[Transcribed page contents]

★ ★ ★ ★ ★ ★ ★

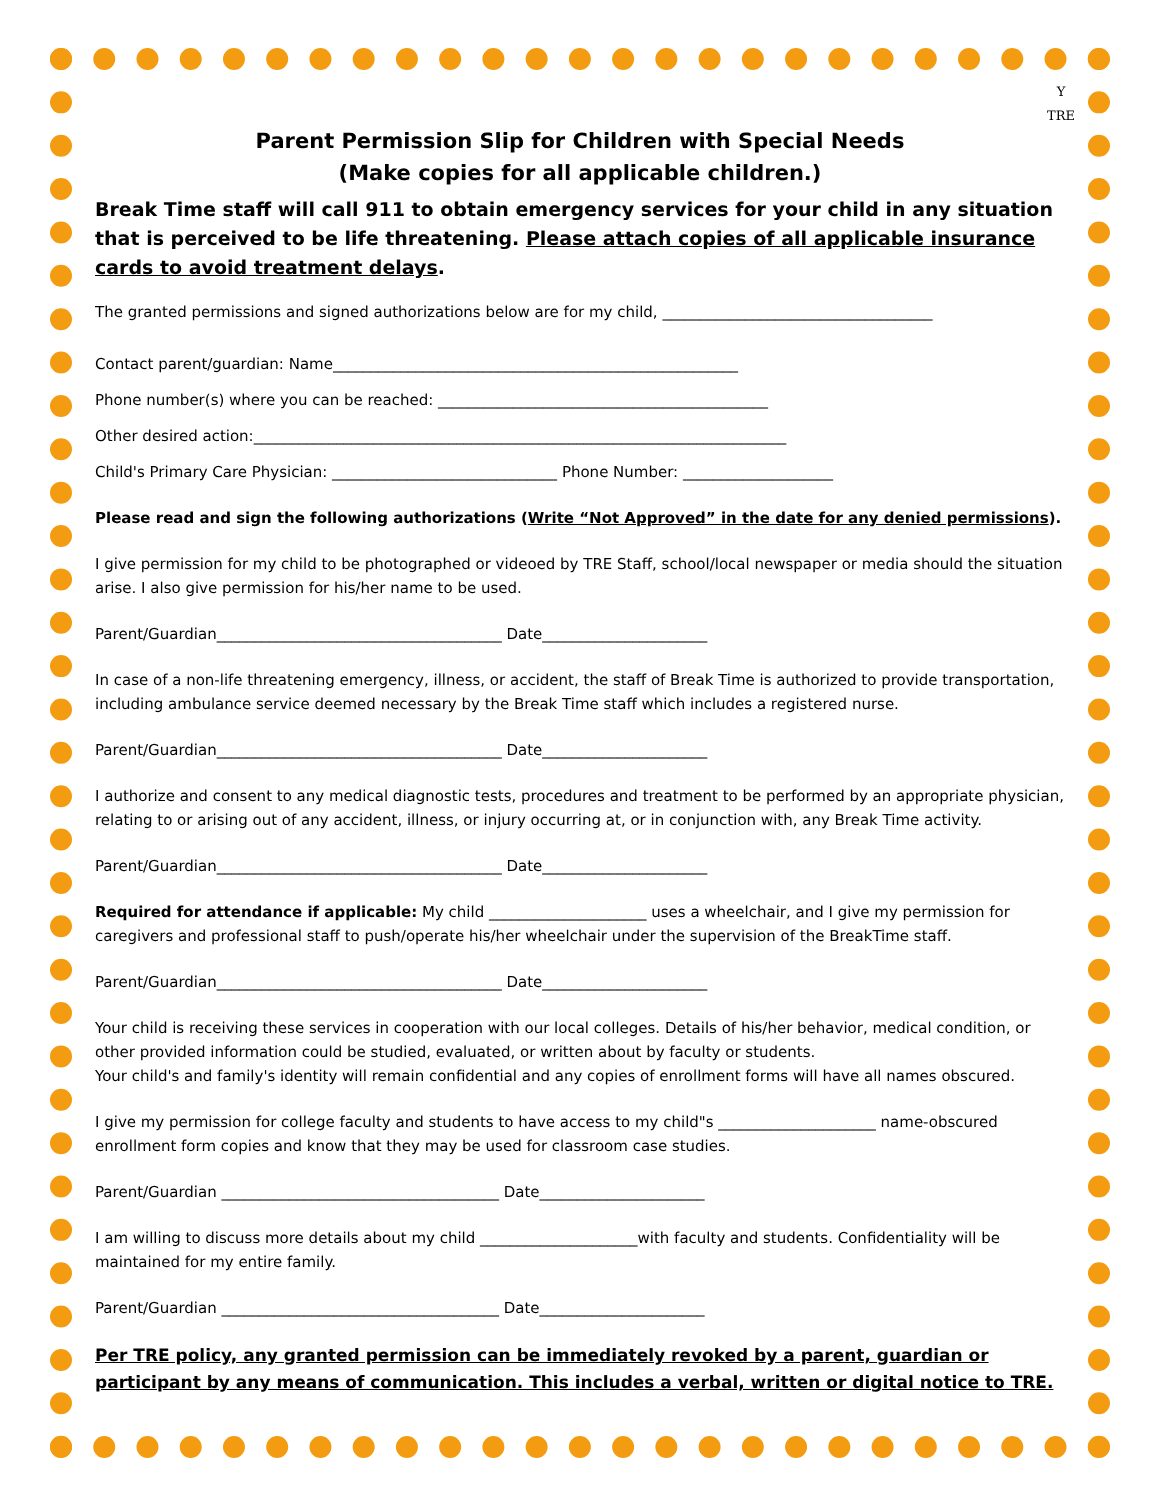Y
TRE
Parent Permission Slip for Children with Special Needs
(Make copies for all applicable children.)
Break Time staff will call 911 to obtain emergency services for your child in any situation that is perceived to be life threatening. Please attach copies of all applicable insurance cards to avoid treatment delays.
The granted permissions and signed authorizations below are for my child, ____________________________________
Contact parent/guardian: Name______________________________________________________
Phone number(s) where you can be reached: ____________________________________________
Other desired action:_______________________________________________________________________
Child's Primary Care Physician: ______________________________ Phone Number: ____________________
Please read and sign the following authorizations (Write “Not Approved” in the date for any denied permissions).
I give permission for my child to be photographed or videoed by TRE Staff, school/local newspaper or media should the situation arise. I also give permission for his/her name to be used.
Parent/Guardian______________________________________ Date______________________
In case of a non-life threatening emergency, illness, or accident, the staff of Break Time is authorized to provide transportation, including ambulance service deemed necessary by the Break Time staff which includes a registered nurse.
Parent/Guardian______________________________________ Date______________________
I authorize and consent to any medical diagnostic tests, procedures and treatment to be performed by an appropriate physician, relating to or arising out of any accident, illness, or injury occurring at, or in conjunction with, any Break Time activity.
Parent/Guardian______________________________________ Date______________________
Required for attendance if applicable: My child _____________________ uses a wheelchair, and I give my permission for caregivers and professional staff to push/operate his/her wheelchair under the supervision of the BreakTime staff.
Parent/Guardian______________________________________ Date______________________
Your child is receiving these services in cooperation with our local colleges. Details of his/her behavior, medical condition, or other provided information could be studied, evaluated, or written about by faculty or students.
Your child's and family's identity will remain confidential and any copies of enrollment forms will have all names obscured.
I give my permission for college faculty and students to have access to my child"s _____________________ name-obscured enrollment form copies and know that they may be used for classroom case studies.
Parent/Guardian _____________________________________ Date______________________
I am willing to discuss more details about my child _____________________with faculty and students. Confidentiality will be maintained for my entire family.
Parent/Guardian _____________________________________ Date______________________
Per TRE policy, any granted permission can be immediately revoked by a parent, guardian or participant by any means of communication. This includes a verbal, written or digital notice to TRE.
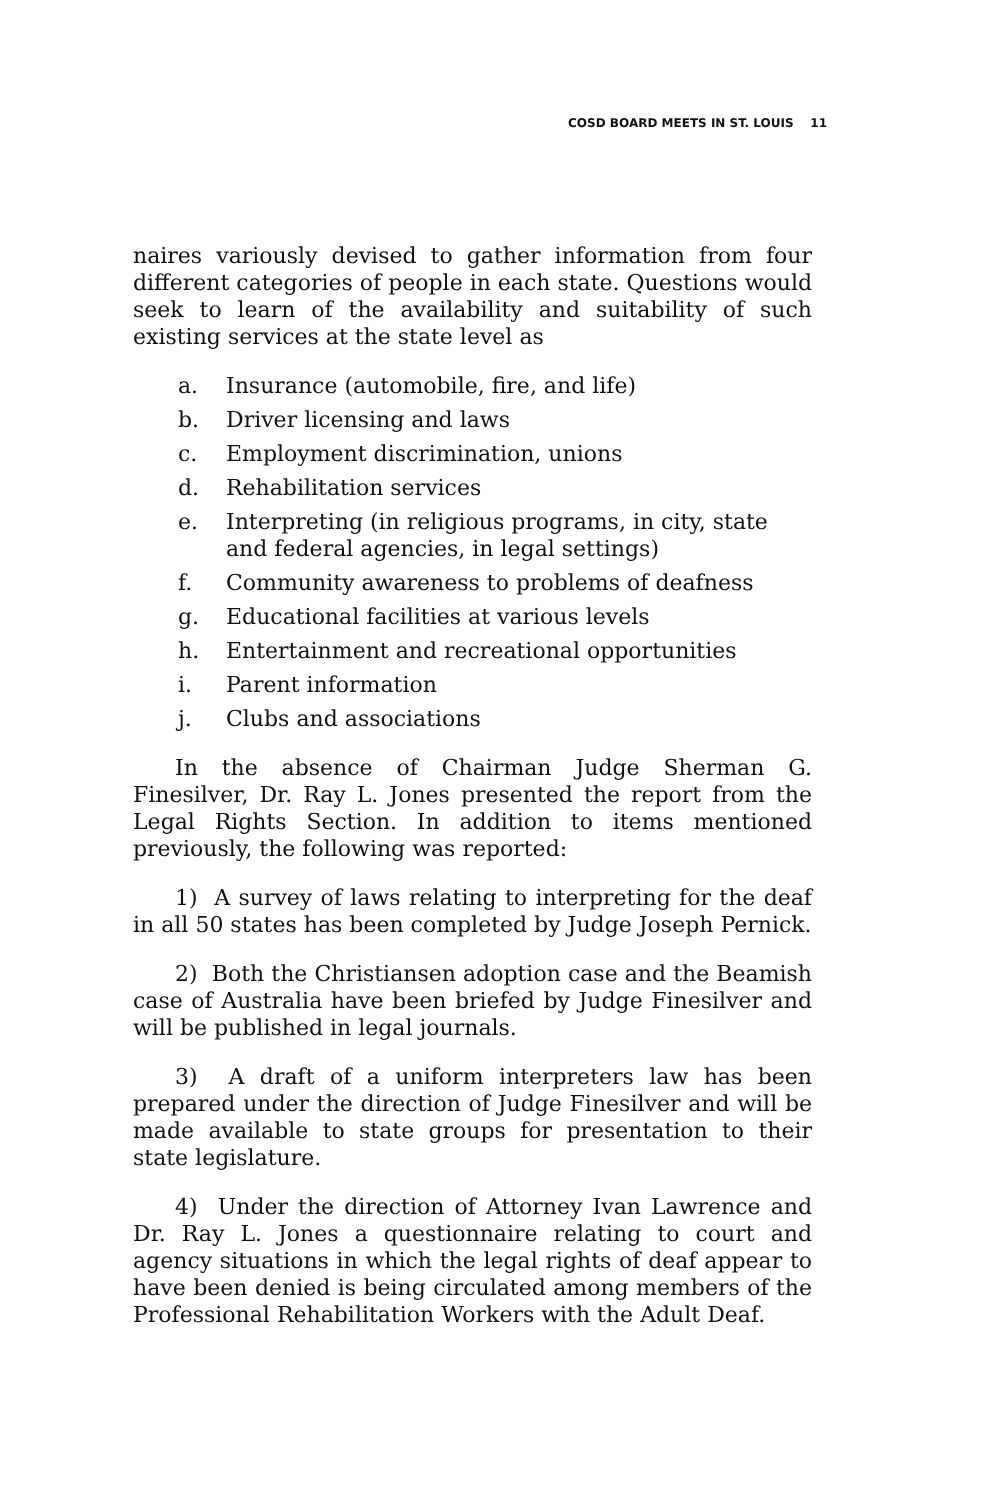COSD BOARD MEETS IN ST. LOUIS 11
naires variously devised to gather information from four different categories of people in each state. Questions would seek to learn of the availability and suitability of such existing services at the state level as
a. Insurance (automobile, fire, and life)
b. Driver licensing and laws
c. Employment discrimination, unions
d. Rehabilitation services
e. Interpreting (in religious programs, in city, state and federal agencies, in legal settings)
f. Community awareness to problems of deafness
g. Educational facilities at various levels
h. Entertainment and recreational opportunities
i. Parent information
j. Clubs and associations
In the absence of Chairman Judge Sherman G. Finesilver, Dr. Ray L. Jones presented the report from the Legal Rights Section. In addition to items mentioned previously, the following was reported:
1) A survey of laws relating to interpreting for the deaf in all 50 states has been completed by Judge Joseph Pernick.
2) Both the Christiansen adoption case and the Beamish case of Australia have been briefed by Judge Finesilver and will be published in legal journals.
3) A draft of a uniform interpreters law has been prepared under the direction of Judge Finesilver and will be made available to state groups for presentation to their state legislature.
4) Under the direction of Attorney Ivan Lawrence and Dr. Ray L. Jones a questionnaire relating to court and agency situations in which the legal rights of deaf appear to have been denied is being circulated among members of the Professional Rehabilitation Workers with the Adult Deaf.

★ ★ ★ ★ ★ ★ ★

• Required action
Where a line of the entries contains "local", report that line.

• Solution to this problem
I give permission for my child to be photographed or videoed by TRE Staff, school/local newspaper or media should the situation arise. I also give permission for his/her name to be used.
Your child is receiving these services in cooperation with our local colleges. Details of his/her behavior, medical condition, or other provided information could be studied, evaluated, or written about by faculty or students.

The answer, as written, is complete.